■ Data extract ■

---+---

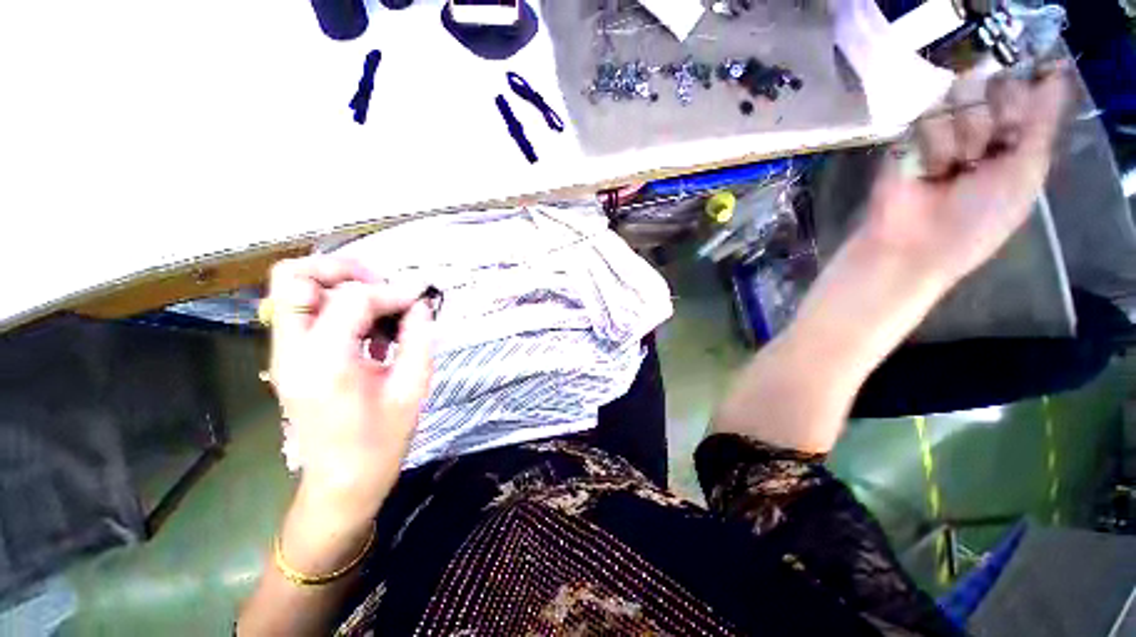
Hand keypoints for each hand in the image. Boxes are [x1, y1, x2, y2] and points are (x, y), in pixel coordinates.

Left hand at [267, 256, 434, 532]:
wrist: (342, 483)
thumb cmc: (381, 442)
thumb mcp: (412, 388)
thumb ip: (418, 339)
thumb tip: (421, 305)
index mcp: (325, 363)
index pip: (353, 299)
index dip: (392, 293)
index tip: (418, 301)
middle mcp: (292, 352)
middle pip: (295, 276)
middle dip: (345, 270)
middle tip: (384, 285)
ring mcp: (285, 355)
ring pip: (295, 289)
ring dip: (341, 285)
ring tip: (381, 306)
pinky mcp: (292, 359)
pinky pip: (306, 312)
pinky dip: (338, 306)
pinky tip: (371, 329)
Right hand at [861, 63, 1069, 285]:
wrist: (919, 242)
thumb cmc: (982, 217)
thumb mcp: (1028, 172)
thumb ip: (1043, 120)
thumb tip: (1057, 69)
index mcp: (1012, 136)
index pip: (1022, 86)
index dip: (1021, 95)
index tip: (1015, 120)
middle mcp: (978, 125)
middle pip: (992, 82)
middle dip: (991, 115)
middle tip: (983, 152)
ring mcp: (941, 129)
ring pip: (960, 94)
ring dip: (962, 134)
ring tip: (952, 167)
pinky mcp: (907, 137)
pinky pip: (926, 115)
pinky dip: (933, 144)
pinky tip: (929, 169)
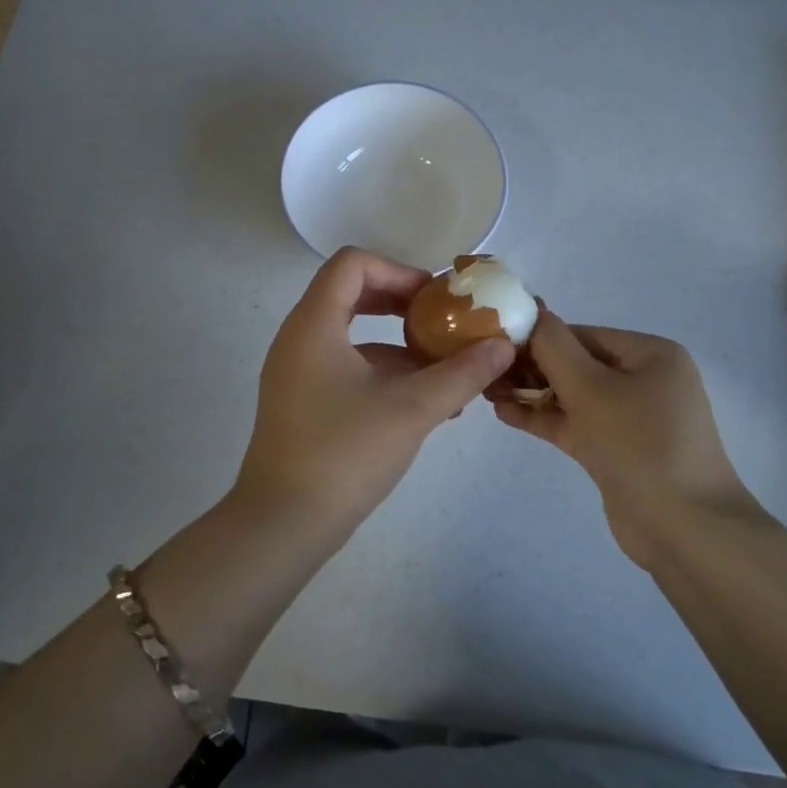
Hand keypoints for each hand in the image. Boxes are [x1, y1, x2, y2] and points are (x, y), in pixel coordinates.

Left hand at [236, 247, 515, 530]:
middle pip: (351, 293)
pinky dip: (383, 371)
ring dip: (398, 343)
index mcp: (315, 324)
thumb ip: (461, 374)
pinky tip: (423, 402)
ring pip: (352, 335)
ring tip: (446, 368)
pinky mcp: (302, 401)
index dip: (398, 271)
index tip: (435, 299)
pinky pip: (345, 366)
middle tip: (443, 322)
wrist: (283, 523)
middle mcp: (299, 337)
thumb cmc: (345, 453)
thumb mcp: (412, 410)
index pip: (352, 264)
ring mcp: (296, 371)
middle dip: (401, 304)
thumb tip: (503, 348)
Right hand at [494, 308, 753, 565]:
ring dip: (532, 393)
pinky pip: (575, 423)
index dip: (537, 338)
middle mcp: (644, 379)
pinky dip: (544, 418)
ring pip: (572, 395)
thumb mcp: (590, 387)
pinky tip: (504, 414)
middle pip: (575, 363)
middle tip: (485, 371)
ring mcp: (631, 417)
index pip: (581, 334)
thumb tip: (531, 311)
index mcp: (650, 354)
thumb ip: (553, 347)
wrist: (685, 531)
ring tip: (487, 391)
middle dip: (531, 367)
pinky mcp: (617, 450)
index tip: (494, 345)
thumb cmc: (639, 444)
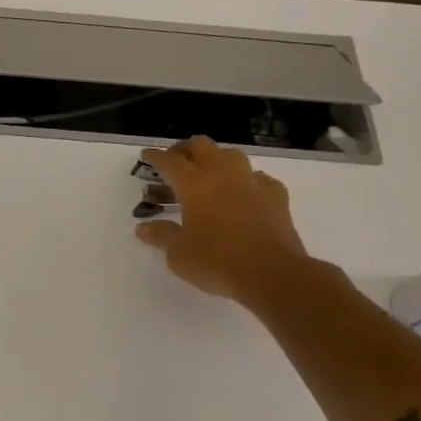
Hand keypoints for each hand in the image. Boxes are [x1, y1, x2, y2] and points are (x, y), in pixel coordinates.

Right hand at [134, 137, 309, 305]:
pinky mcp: (276, 195)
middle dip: (184, 149)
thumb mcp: (178, 254)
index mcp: (194, 185)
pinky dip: (244, 180)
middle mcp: (223, 175)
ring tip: (207, 173)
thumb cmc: (217, 262)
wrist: (273, 274)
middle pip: (201, 146)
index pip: (170, 161)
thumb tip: (143, 228)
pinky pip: (256, 176)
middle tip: (174, 162)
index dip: (156, 157)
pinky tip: (241, 193)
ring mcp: (253, 182)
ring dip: (215, 158)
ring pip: (231, 154)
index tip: (146, 155)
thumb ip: (161, 235)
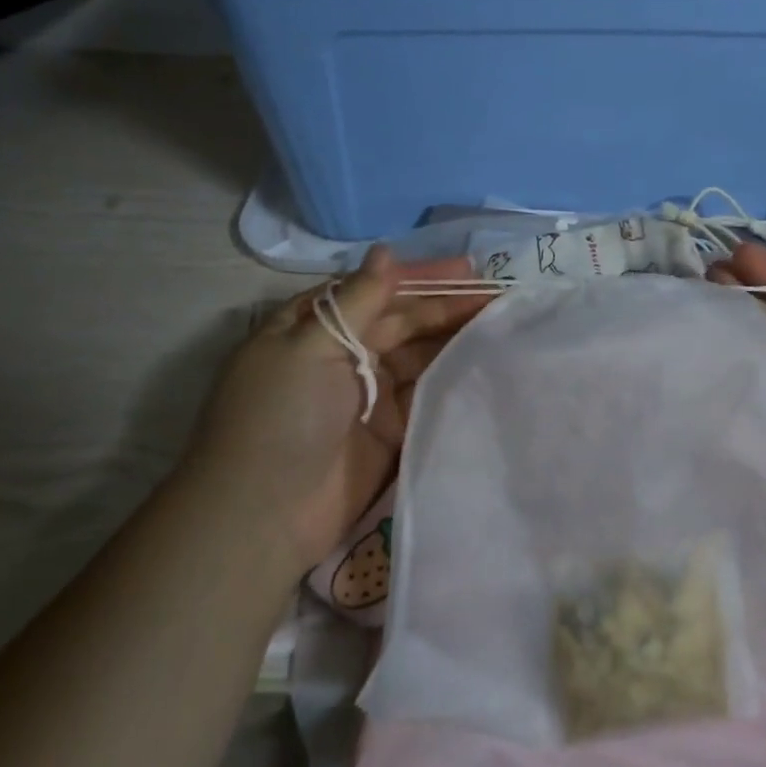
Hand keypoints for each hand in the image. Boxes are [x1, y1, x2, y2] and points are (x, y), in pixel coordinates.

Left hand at [174, 248, 488, 569]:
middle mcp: (343, 356)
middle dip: (447, 307)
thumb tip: (385, 251)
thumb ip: (358, 301)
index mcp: (315, 327)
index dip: (421, 278)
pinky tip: (486, 365)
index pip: (376, 290)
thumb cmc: (281, 417)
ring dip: (455, 340)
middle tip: (499, 295)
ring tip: (502, 324)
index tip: (467, 269)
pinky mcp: (390, 431)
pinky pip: (426, 396)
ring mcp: (368, 395)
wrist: (263, 515)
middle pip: (403, 322)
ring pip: (420, 357)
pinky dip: (453, 380)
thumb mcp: (312, 347)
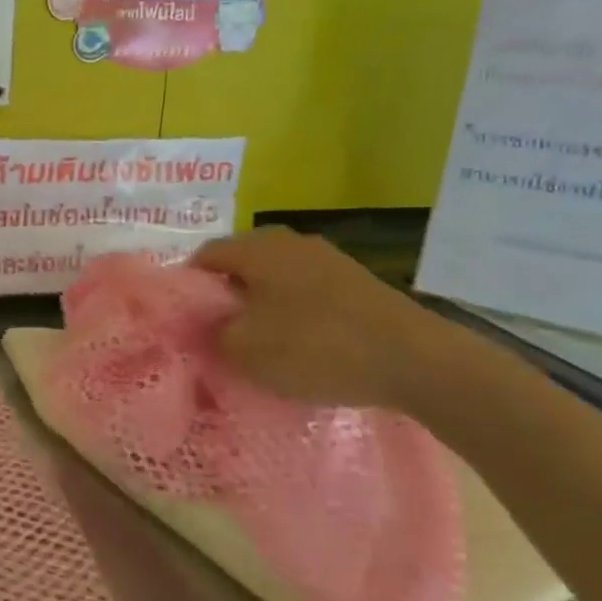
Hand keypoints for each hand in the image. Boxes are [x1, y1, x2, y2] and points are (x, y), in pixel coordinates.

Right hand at [193, 228, 456, 412]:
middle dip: (226, 298)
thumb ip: (211, 334)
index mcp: (256, 247)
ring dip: (262, 306)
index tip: (187, 323)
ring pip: (275, 279)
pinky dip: (295, 313)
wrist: (414, 359)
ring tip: (260, 344)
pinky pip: (307, 292)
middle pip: (241, 265)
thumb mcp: (244, 350)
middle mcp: (289, 241)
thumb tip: (204, 327)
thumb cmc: (315, 347)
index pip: (204, 256)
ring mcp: (327, 258)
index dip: (188, 288)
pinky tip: (302, 345)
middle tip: (220, 335)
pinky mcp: (356, 282)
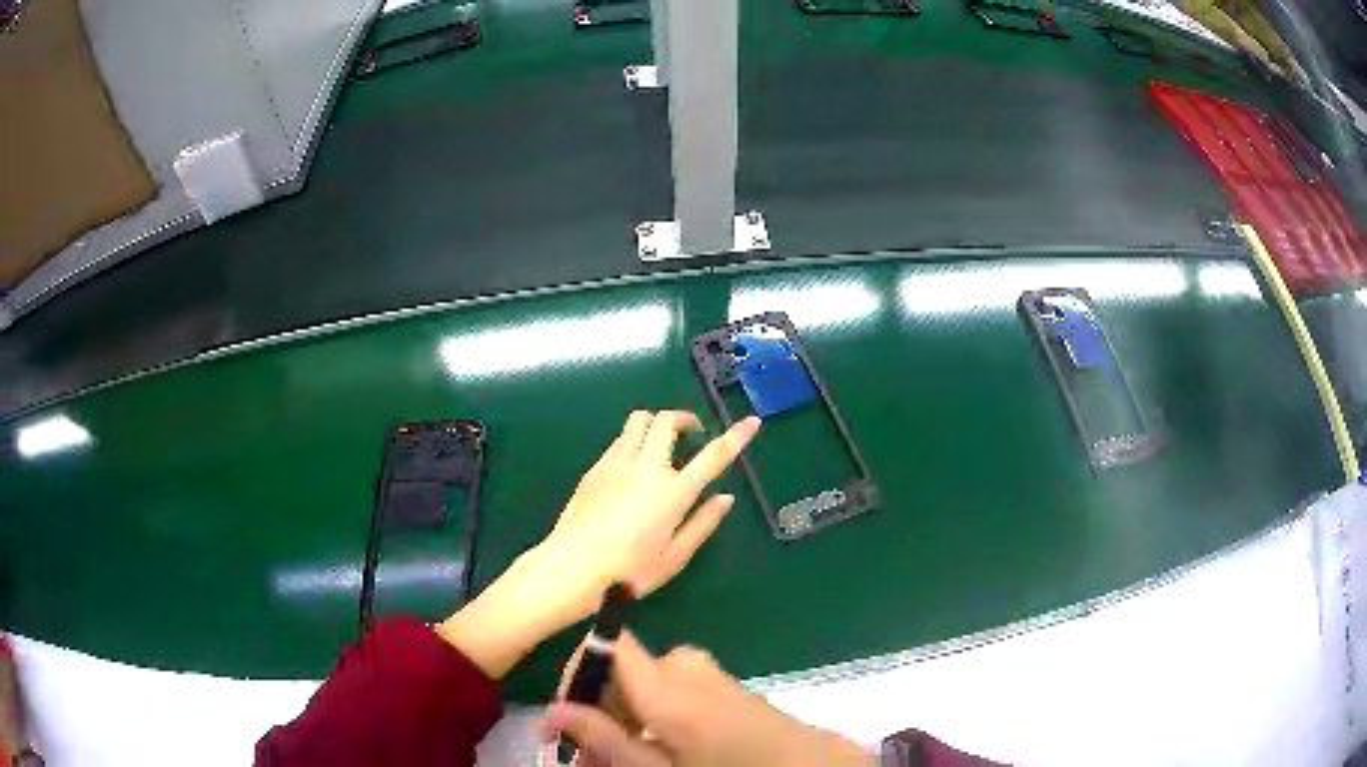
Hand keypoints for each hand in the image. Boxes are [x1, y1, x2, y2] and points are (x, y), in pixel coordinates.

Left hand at [529, 410, 759, 620]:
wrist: (573, 567)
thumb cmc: (630, 571)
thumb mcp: (675, 556)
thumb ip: (703, 523)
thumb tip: (725, 498)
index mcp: (674, 492)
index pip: (714, 455)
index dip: (736, 436)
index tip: (752, 422)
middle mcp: (646, 467)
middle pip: (667, 420)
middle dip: (685, 419)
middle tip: (692, 436)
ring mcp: (616, 463)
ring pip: (639, 421)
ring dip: (656, 424)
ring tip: (662, 446)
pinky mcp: (595, 468)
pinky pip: (619, 439)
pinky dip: (634, 440)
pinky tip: (633, 468)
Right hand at [545, 633, 872, 766]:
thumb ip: (606, 740)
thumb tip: (553, 712)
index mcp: (669, 686)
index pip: (609, 643)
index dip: (578, 671)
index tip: (565, 716)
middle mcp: (689, 669)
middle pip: (625, 669)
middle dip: (599, 708)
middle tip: (589, 755)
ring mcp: (714, 677)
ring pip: (649, 683)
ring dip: (627, 715)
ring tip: (625, 756)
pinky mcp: (729, 689)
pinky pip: (678, 690)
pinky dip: (657, 714)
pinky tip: (661, 748)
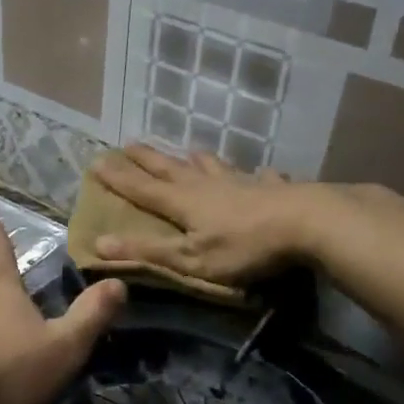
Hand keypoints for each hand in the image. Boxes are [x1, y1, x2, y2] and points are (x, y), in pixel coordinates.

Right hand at [91, 143, 317, 284]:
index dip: (118, 178)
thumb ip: (148, 252)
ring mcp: (242, 183)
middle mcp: (207, 185)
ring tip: (190, 150)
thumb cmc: (244, 247)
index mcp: (183, 202)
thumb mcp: (190, 259)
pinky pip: (260, 177)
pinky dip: (256, 175)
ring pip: (213, 166)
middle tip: (129, 144)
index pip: (142, 188)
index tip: (96, 161)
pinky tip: (263, 173)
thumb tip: (99, 243)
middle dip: (148, 159)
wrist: (307, 223)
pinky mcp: (273, 188)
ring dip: (198, 159)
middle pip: (171, 169)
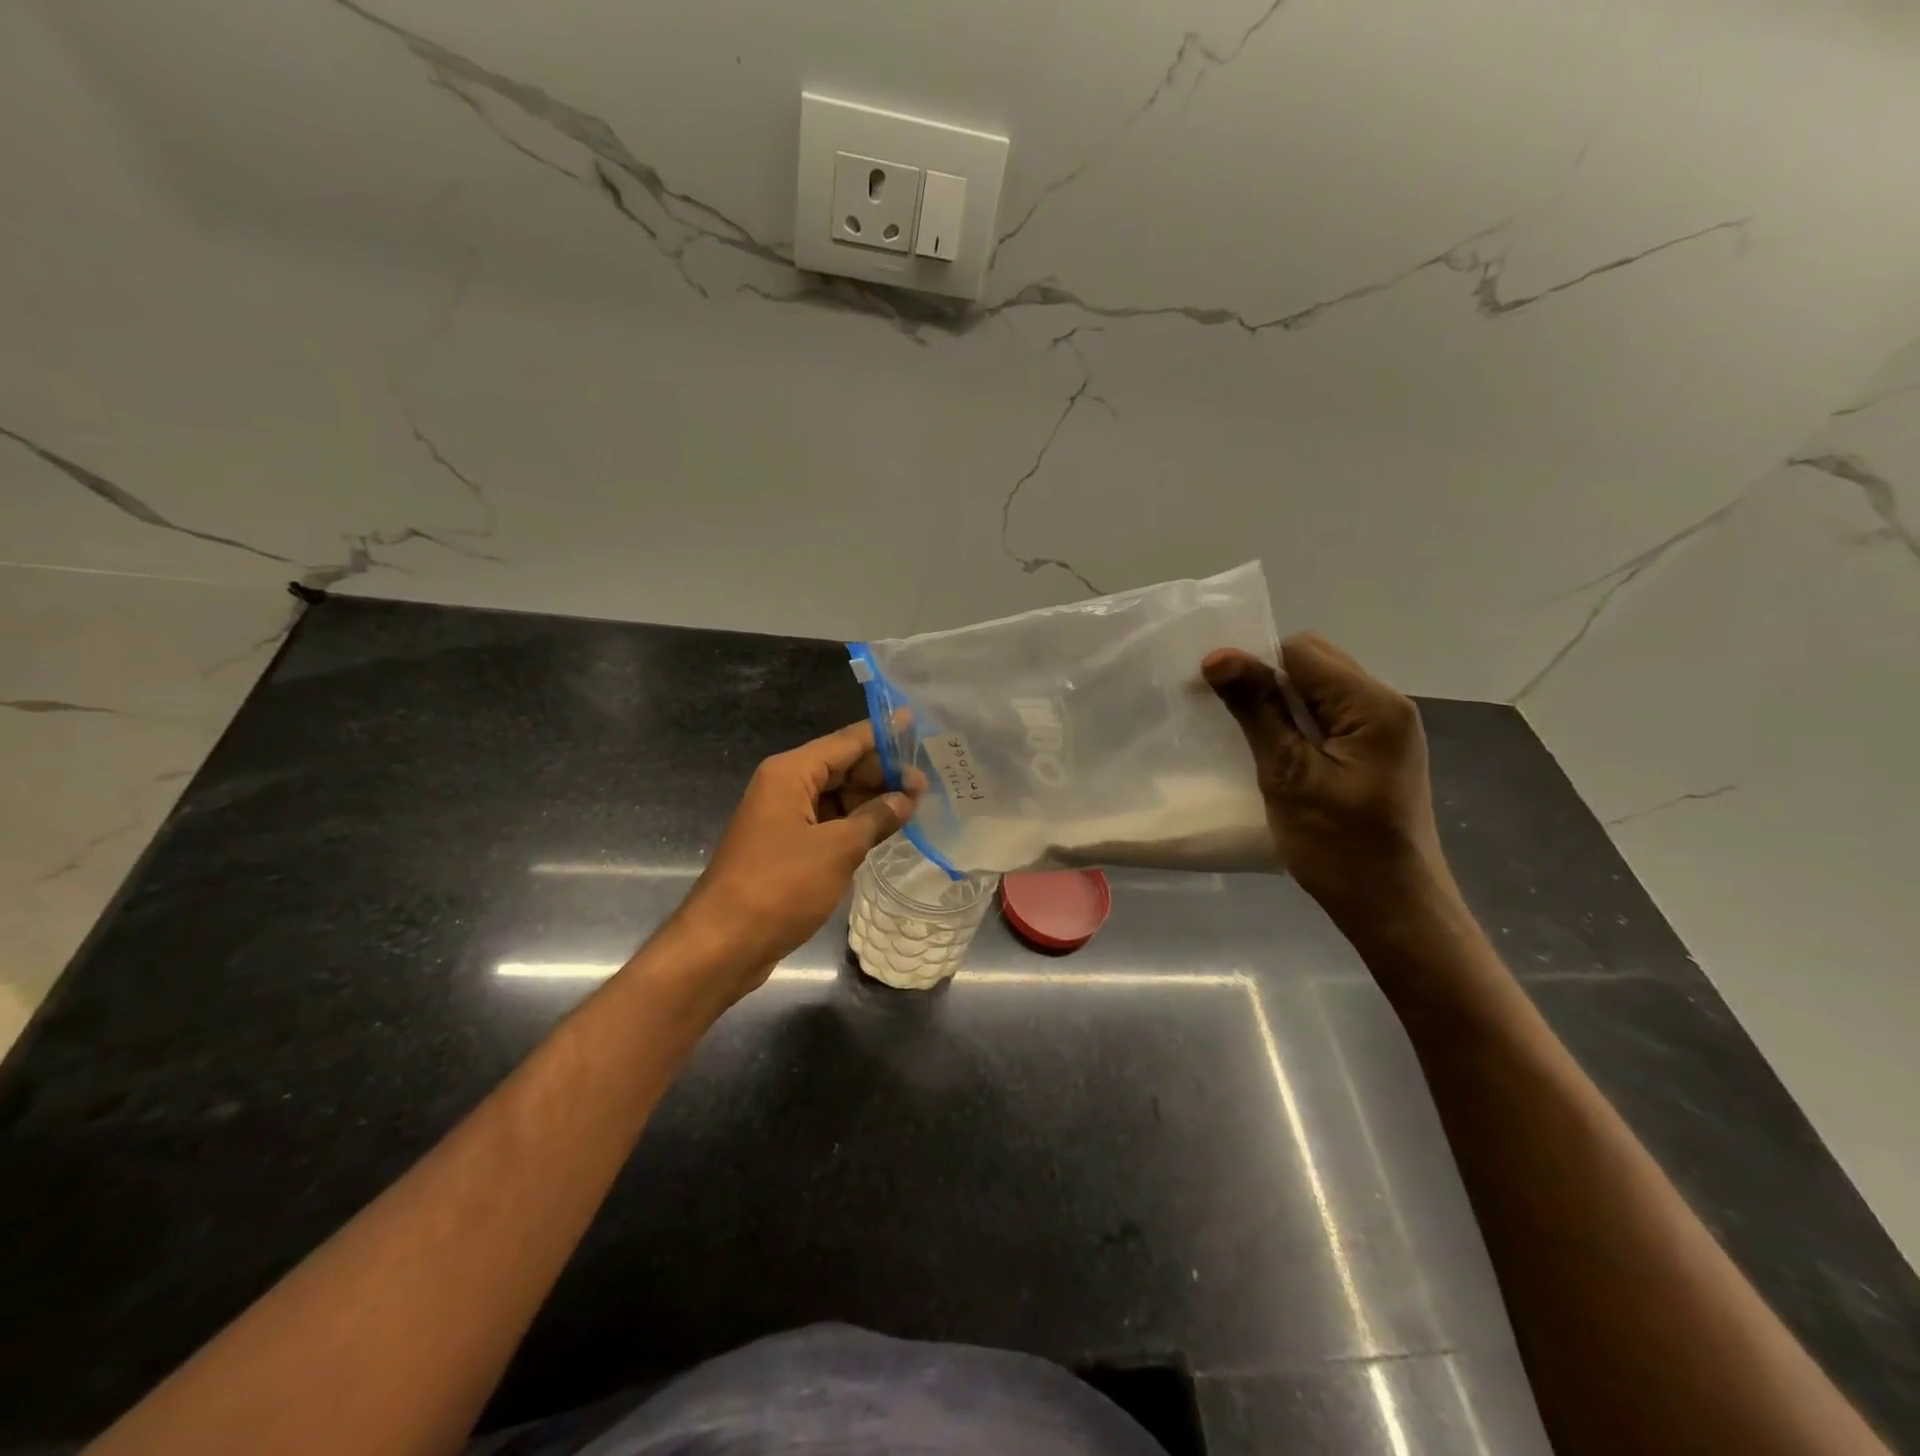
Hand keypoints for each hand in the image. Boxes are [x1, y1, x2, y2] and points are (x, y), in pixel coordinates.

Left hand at [669, 719, 923, 1003]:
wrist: (723, 944)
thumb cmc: (780, 886)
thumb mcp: (838, 849)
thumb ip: (876, 818)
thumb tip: (906, 798)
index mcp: (790, 774)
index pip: (846, 742)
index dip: (882, 734)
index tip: (917, 725)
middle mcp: (784, 788)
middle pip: (841, 767)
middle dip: (882, 774)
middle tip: (927, 786)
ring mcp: (783, 819)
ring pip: (835, 798)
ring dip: (870, 801)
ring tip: (914, 808)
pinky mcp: (785, 848)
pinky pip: (827, 824)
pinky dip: (854, 825)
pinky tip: (884, 832)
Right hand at [1203, 633, 1453, 922]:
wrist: (1393, 908)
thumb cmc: (1339, 846)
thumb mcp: (1288, 774)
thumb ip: (1257, 710)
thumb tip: (1218, 656)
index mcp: (1372, 704)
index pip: (1301, 652)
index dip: (1254, 663)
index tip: (1213, 694)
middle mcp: (1386, 704)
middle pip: (1314, 663)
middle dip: (1267, 679)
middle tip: (1228, 717)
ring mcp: (1384, 729)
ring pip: (1319, 689)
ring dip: (1280, 703)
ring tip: (1247, 735)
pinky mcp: (1376, 751)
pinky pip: (1329, 716)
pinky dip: (1297, 723)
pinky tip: (1276, 752)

---+---

■ Task to complete ■
Give again, word for word, every line from the top of the data through the line with "index mcp: (325, 363)", both ends included, and exclude the pictures.

■ Finished exercise ■
Hand keypoints for each hand in the image. Boxes are [x1, y1, x2, y2] and points are (x, y), in pixel coordinates.

Left hand at [267, 256, 434, 532]:
wrist: (342, 483)
thumb cmc: (381, 442)
thumb mcp: (412, 388)
thumb ip: (418, 339)
thumb tip: (421, 305)
index mcp: (325, 363)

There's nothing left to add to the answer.